7 THE NEW WORLD (2005) Terrence Malick's latest film does what cinema can do so well but seldom does: transport the viewer through time and space to a different world. But Malick doesn't just take us to the place (Jamestown, 1607)--he finds unique visual and poetic ways to tell the story. We hear Captain John Smith (Colin Farrell) thinking: "To love her in the wild, forget the name of Smith. I should tell her. Tell her what? It was just a dream. I am now awake."
8 ELIZABETH DILLER For years, I've marveled at how Diller Scofidio + Renfro's practice blurs the boundaries between architecture, installation, sculpture, and media. So I was thrilled to learn that Elizabeth Diller would be speaking at UC, Santa Cruz, this past March. When designing the new Institute of Contemporary Art in Boston, she said, the firm felt that the debate about the ideal role of architecture for the museum (that of protagonist or that of background player) was too reductive.

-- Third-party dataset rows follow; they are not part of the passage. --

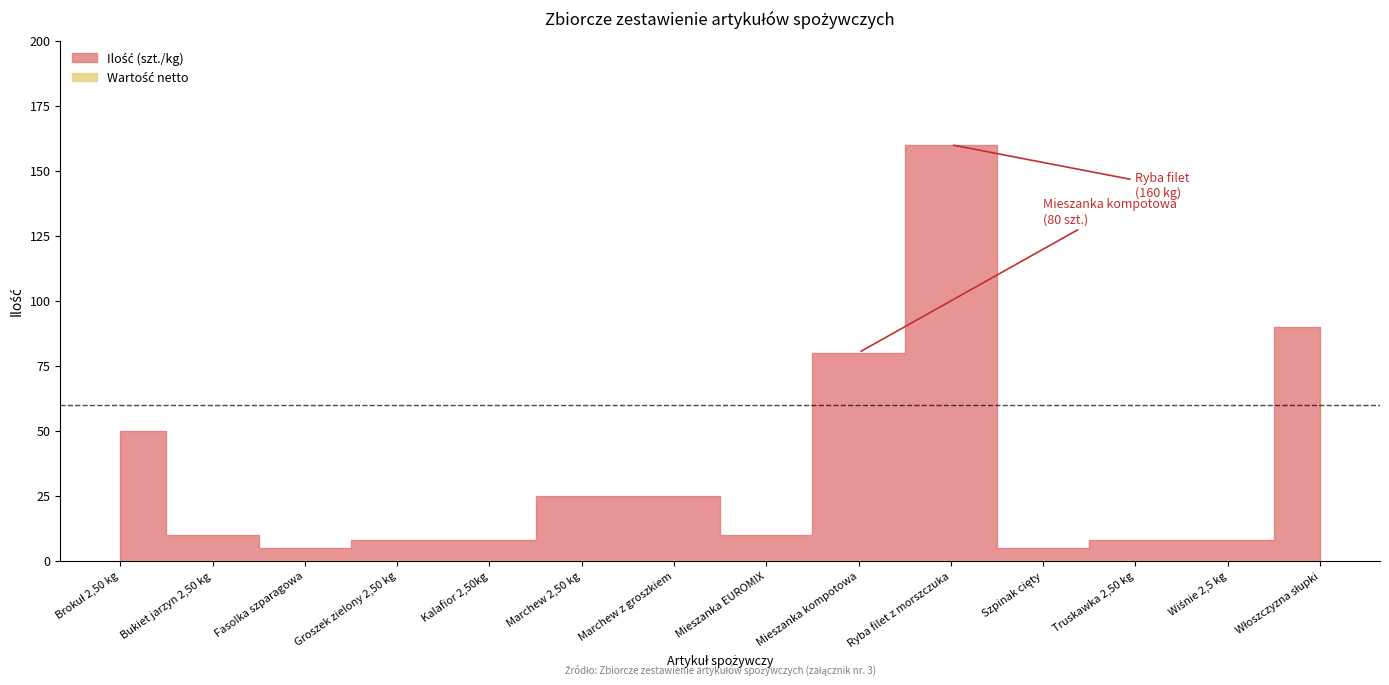

What is the sum of all Ilość (szt./kg) values?

492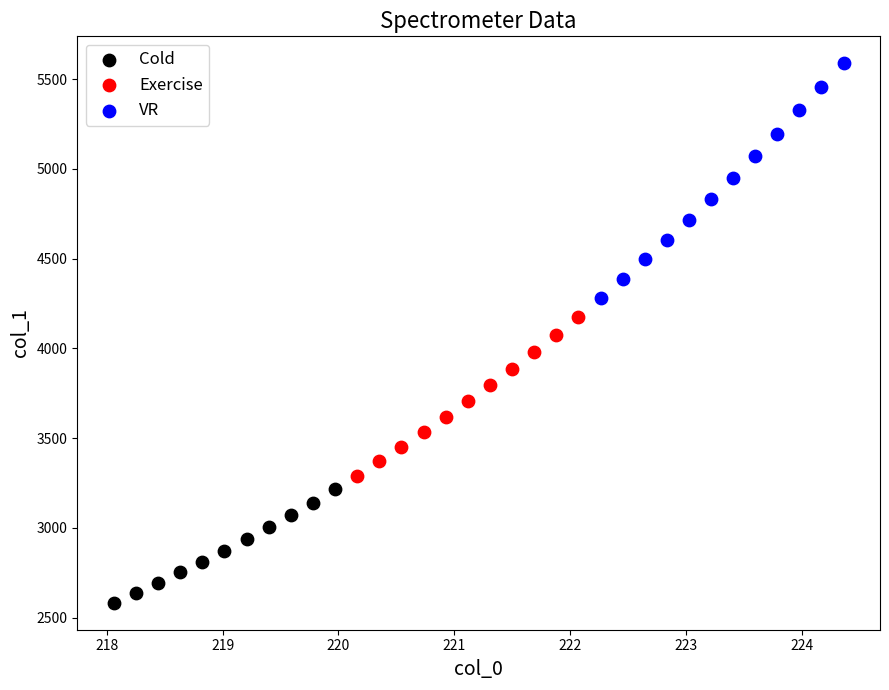

Which series reaches the maximum Y coordinate?

VR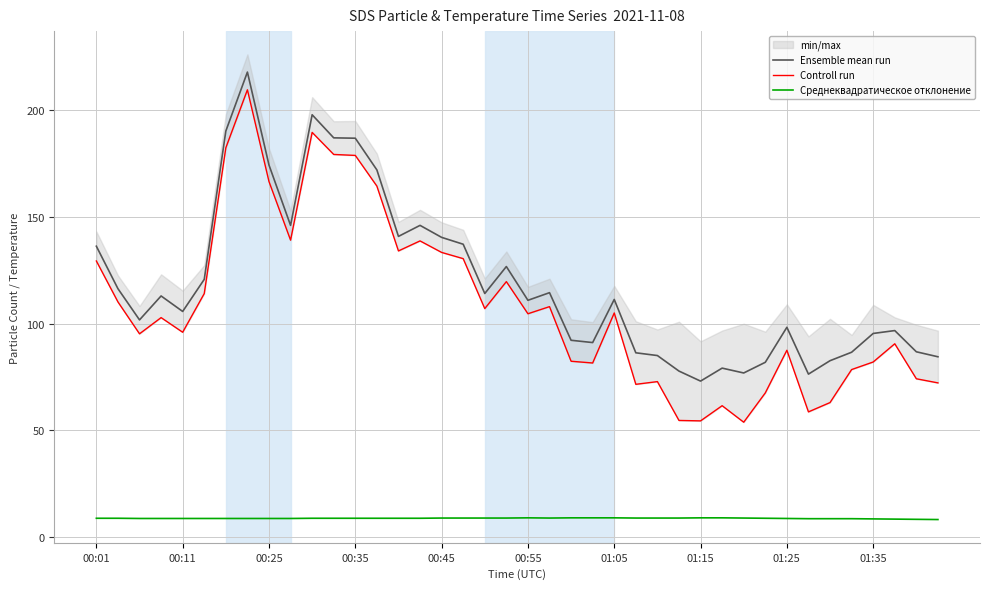

True or false: Ensemble mean run and Среднеквадратическое отклонение cross at least once.

False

Rather, she explained, "the museum should aspire to expose the public to issues through and about space, just as the museum aspires to expose the public to issues through and about art." Bold ideas, lovely metaphors, and beautiful visuals made this talk a delight.
9 DE YOUNG MUSEUM Designed by Herzog & de Meuron, the De Young welcomes the community--both the cafe, with its terrace overlooking the sculpture garden, and the torqued tower, with its unexpected views of San Francisco, are situated outside the ticketed galleries. The building is an elegant "big box" with the outdoors slicing deeply into its center, bringing natural light and Walter Hood's amazing landscape design into the lobby. It's the city's first great twenty-first-century building.